If the attorneys hosting the parties are prohibited sources, then employees of the [agency's] Regional office are prohibited from accepting anything of monetary value from these attorneys including food and drink unless there is an applicable exception. The allowable exceptions are for gifts from family members, personal relationships that are clearly not motivated by business factors, or during the ordinary course of a luncheon or dinner meeting or inspection tour where an employee may properly be in attendance. It does not appear that these exceptions apply here. Nothing in the information you supplied indicates that either a family or personal relationship was involved. Nor could the parties be considered meetings at which employees were properly in attendance since the Regional Director had sought to prohibit participation by staff of the Regional Office.

Next we need to examine whether mere attendance at a holiday party may constitute an appearance of a conflict of interest. This is a question within the judgment of the agency after consideration of all of the circumstances in each case. The following may be helpful during that consideration.

The model standards of conduct regulations at 5 C.F.R. § 735.201a provide in relevant part:

An employee shall avoid any action, whether or not specifically prohibited by this subpart, which might result in, or create, the appearance of:

. . . . 

(b) Giving preferential treatment to any person;

(d) Losing complete independence or impartiality;

(f) Affecting adversely the confidence of the public in the integrity of the Government.

Arguably clients invited to the holiday parties might get the impression that the attorney-host maintained a personal relationship with the regulating agency, and, therefore, the clients would be better served perhaps by using that attorney than others. The clients might also believe the attorney-host received preferential treatment, and that [agency] attendees might not be completely impartial where either the attorney-host or one of his clients was concerned. If the clients had these perceptions, the confidence of the public in the integrity of the Government could be adversely affected. Based upon this reasoning, [agency] employees who participated in cases before the agency would avoid giving the appearance of a conflict of interest by not attending holiday parties of the type you described.

The second question is from the Director [of the second Regional Office]. The Director's son has accepted a position with a private law firm in [the city] that is involved with approximately 25 cases per year with the Regional Office. The son was to begin working with the firm in June or September 1990 and, upon graduation from law school, was to continue as a full-time associate in September 1991. I understand that the son would not be in the [department of the firm that has cases involving the Regional Office]. The Director asks when he should recuse himself.

The restriction in 18 U.S.C. § 208 prohibits an officer or employee from participating personally and substantially in a particular matter in which he, his spouse, or minor child has a financial interest. (Emphasis added.) Although the information provided does not indicate the son's age, I assume, since he would have graduated from both college and law school, he is not a minor child. Thus, the statute would not be applicable.

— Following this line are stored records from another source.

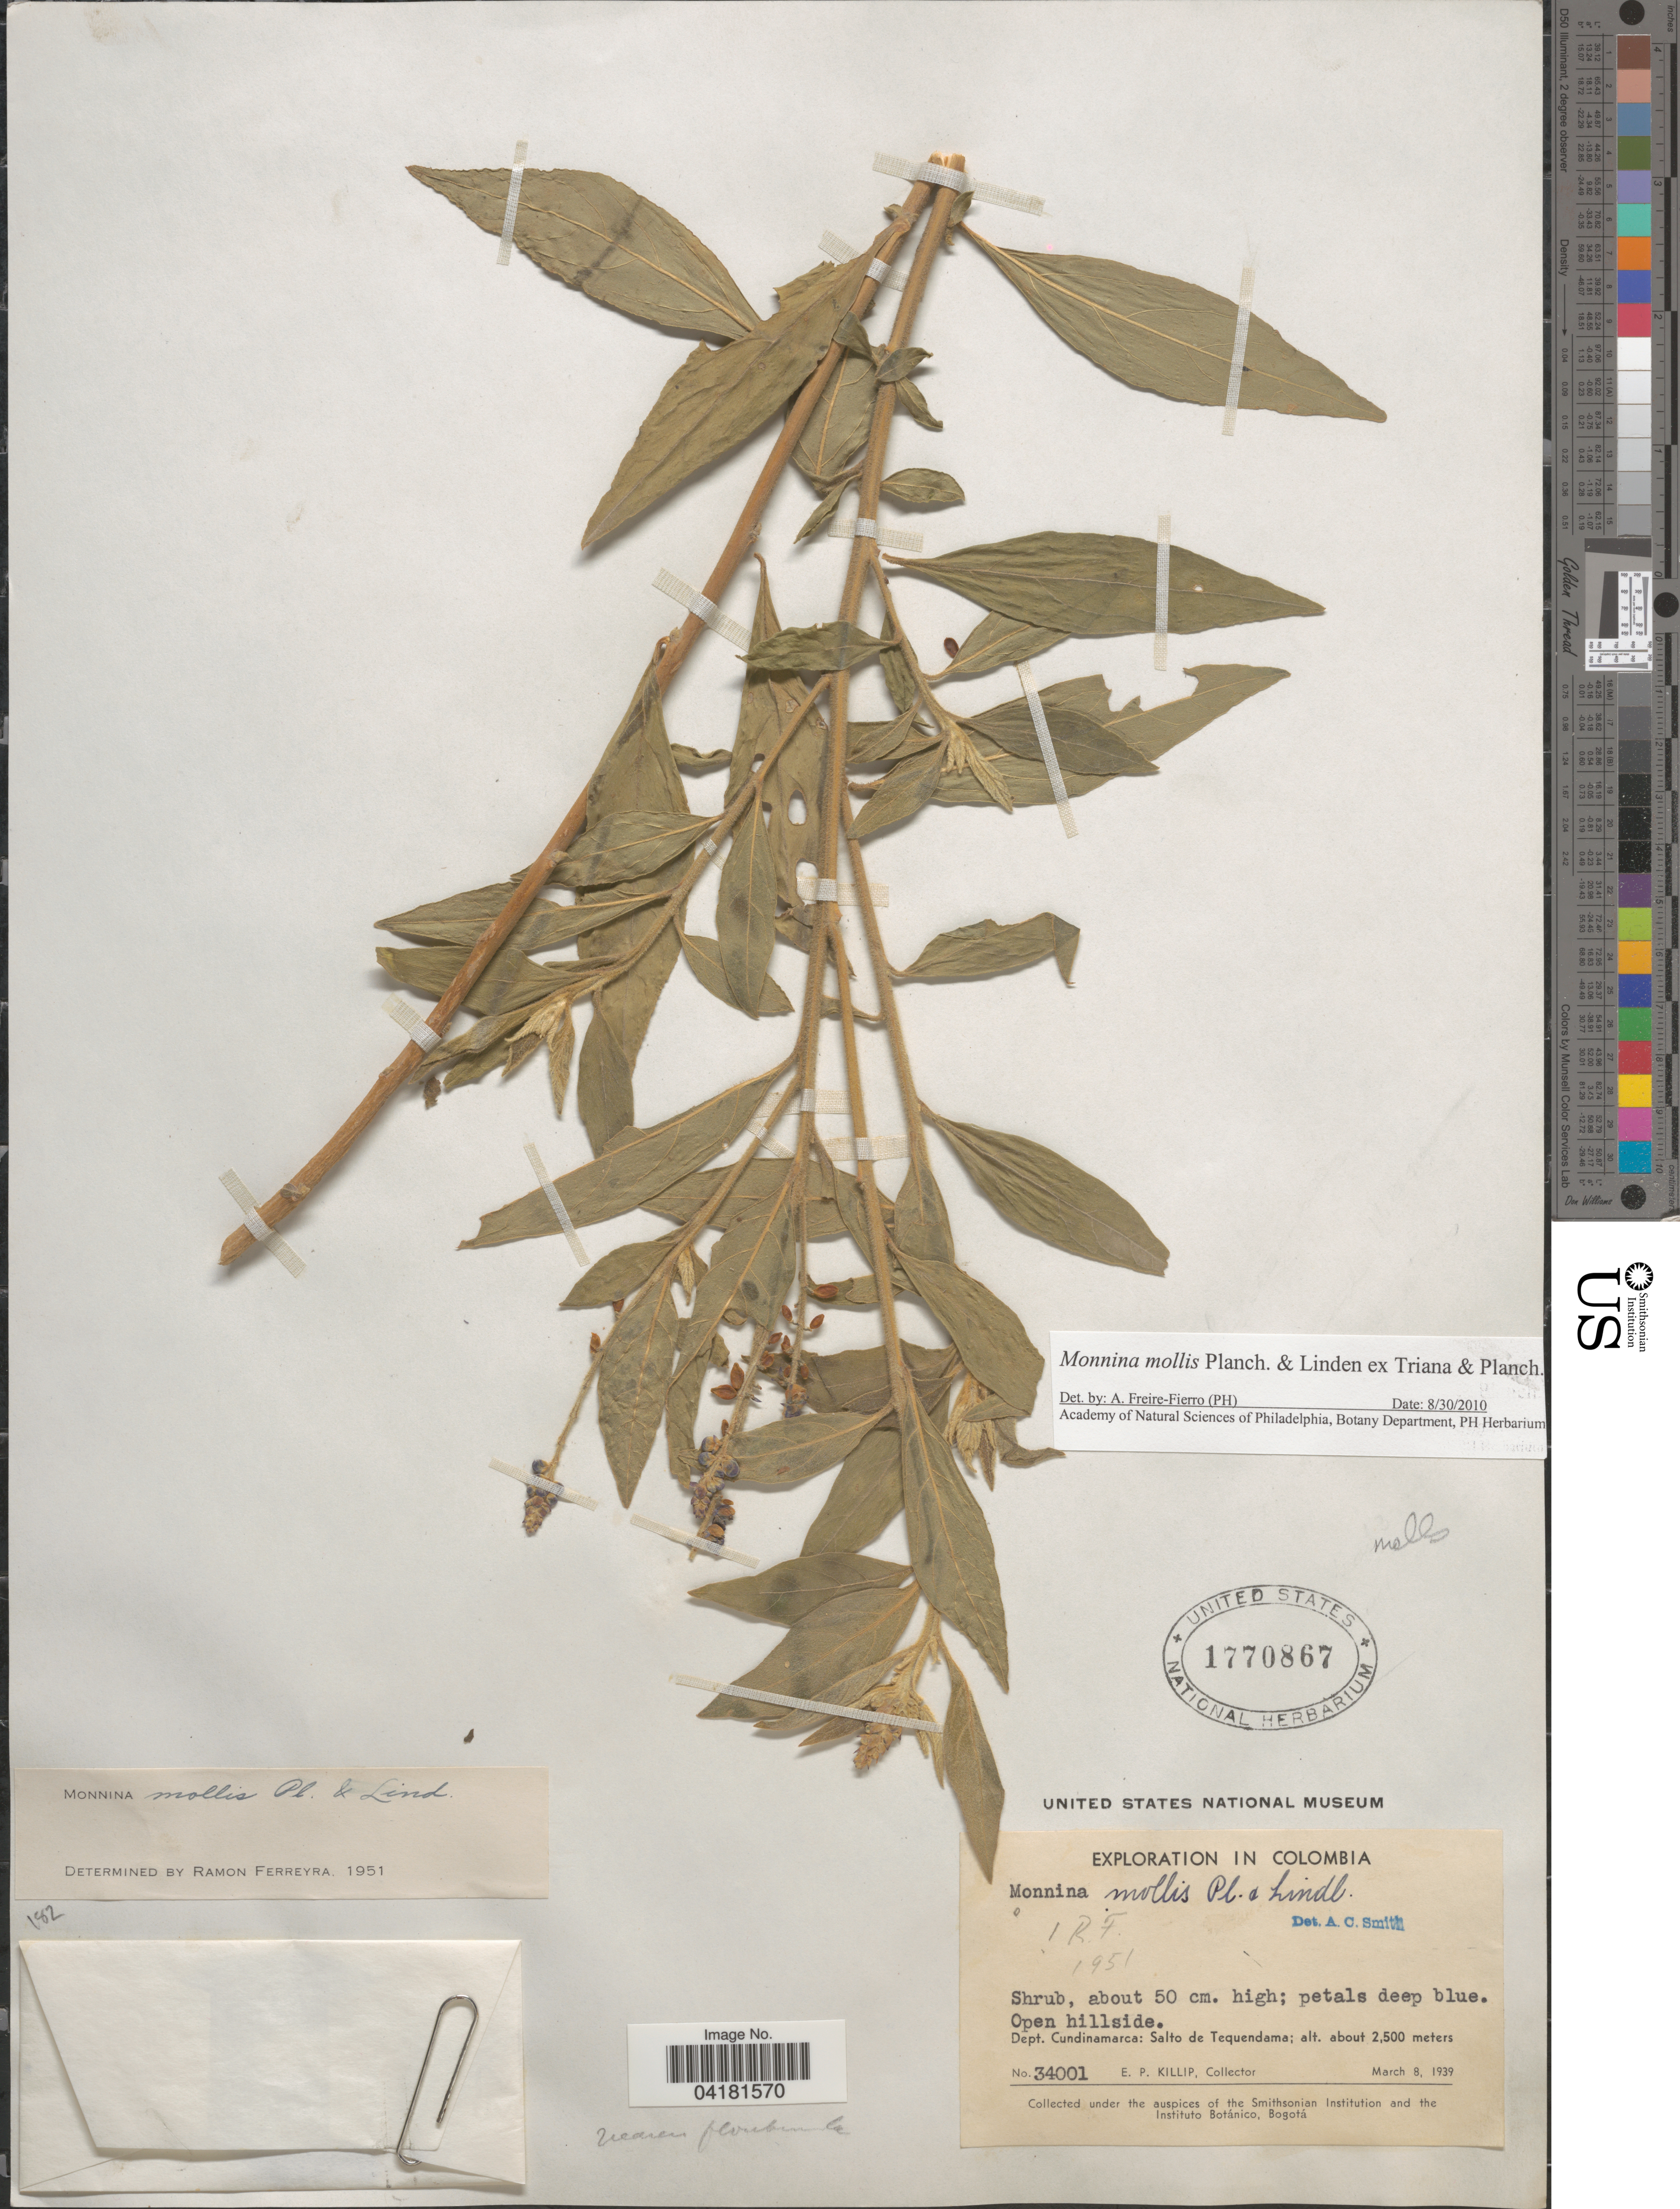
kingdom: Plantae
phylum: Tracheophyta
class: Magnoliopsida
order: Fabales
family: Polygalaceae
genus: Monnina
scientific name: Monnina mollis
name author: Planch. & Linden in Triana & Planch.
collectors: E. P. Killip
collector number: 34001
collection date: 1939-03-08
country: Colombia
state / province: Cundinamarca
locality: Exploration in Colombia. Open hillside. Dept. Cundinamarca: Salto de Tequendama.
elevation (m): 2500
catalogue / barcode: US 1770867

There is, however, the question of an appearance of a conflict of interest. The appearance problem is more acute because it involves the Director of the Regional Office. However, the Regional Director recognized this. If the Director is to act on the basis of a perceived appearance of a conflict of interest, I would recommend that he do so at the time when the son and the firm make an agreement that will result in the son's permanent employment. If such time has already passed, I would suggest that the Director recuse himself, if he has not already done so, after receipt of this opinion.